Once the road is removed, the U.S. Fish and Wildlife Service, which oversees the refuge, plans to maintain continued public access to the area.
“What we’ve got planned with NCDOT, where DOT is staging their equipment at the north end of the Rodanthe bridge on the ocean side, after they remove their equipment, that’ll be paved, and we’ll have a parking lot there. The public will be able to park there and have access to south end of the beach,” Pea Island and Alligator National Wildlife Refuge Manager Scott Lanier said.
“The paving of the north end parking lot will likely begin in January,” Hass said.
Other than the parking lot, there are no plans for trails or development. But the site is to remain open to the public except during shorebird or sea turtle nesting activity.
“The only time that I could envision a portion of that being closed would be during bird nesting season if we had tern nesting or something like that. And that would be just like we do on the rest of the beach,” Lanier said.
Removing the road and sandbags is an important part of restoring the natural resilience of the habitat. New Inlet, about 2.5 miles north of the planned parking lot, may be a model for what will happen as natural cycles return to the S-curves.
In August 2011, Hurricane Irene breached the dunes at the New Inlet area of Pea Island. That inlet has subsequently filled in and the Capt.
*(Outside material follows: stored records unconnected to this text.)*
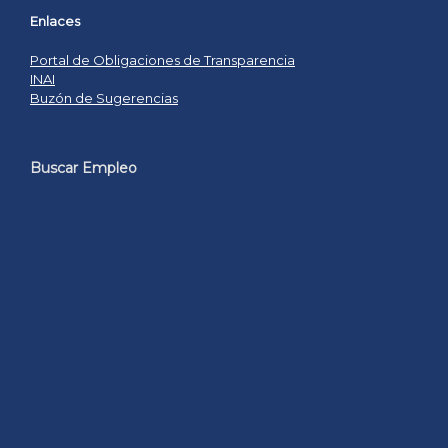
Enlaces
Portal de Obligaciones de Transparencia
INAI
Buzón de Sugerencias
Buscar Empleo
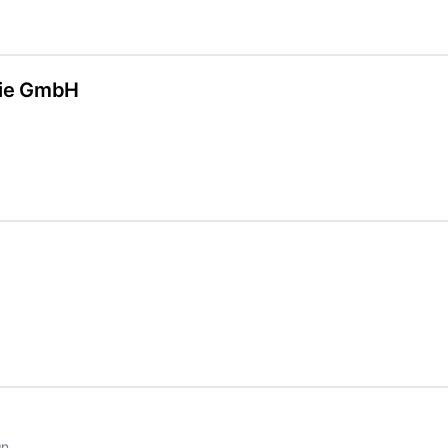
fie GmbH
n.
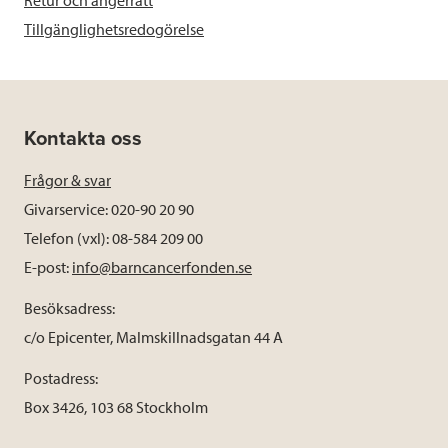
Retur och ångerrätt
Tillgänglighetsredogörelse
Kontakta oss
Frågor & svar
Givarservice: 020-90 20 90
Telefon (vxl): 08-584 209 00
E-post:
info@barncancerfonden.se
Besöksadress:
c/o Epicenter, Malmskillnadsgatan 44 A
Postadress:
Box 3426, 103 68 Stockholm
Richard Etheridge Bridge is located where the breach once existed. As Lanier explained, he expects that after the sandbags and road are removed, the habitat will rebound.
“We anticipate that, just like up at the Etheridge Bridge, that becoming great habitat for nesting sea turtles and colonial nesting waterbirds,” he said. “When that bridge went over that spot and that little inlet filled in after Irene — it is heavily used by those species. So we anticipate something similar there as far as habitat creation goes. That little portion of the refuge part of the island will be able to function more naturally.”
Lanier said that it’s never their intention to keep people off that refuge.
“Our visitors are an important part of what we do, but that access just may be different in the future,” he added. “In order for someone to have appreciation of that resource, they have got to be able to experience that resource. So, by no means are we looking to keep people off for refuge.”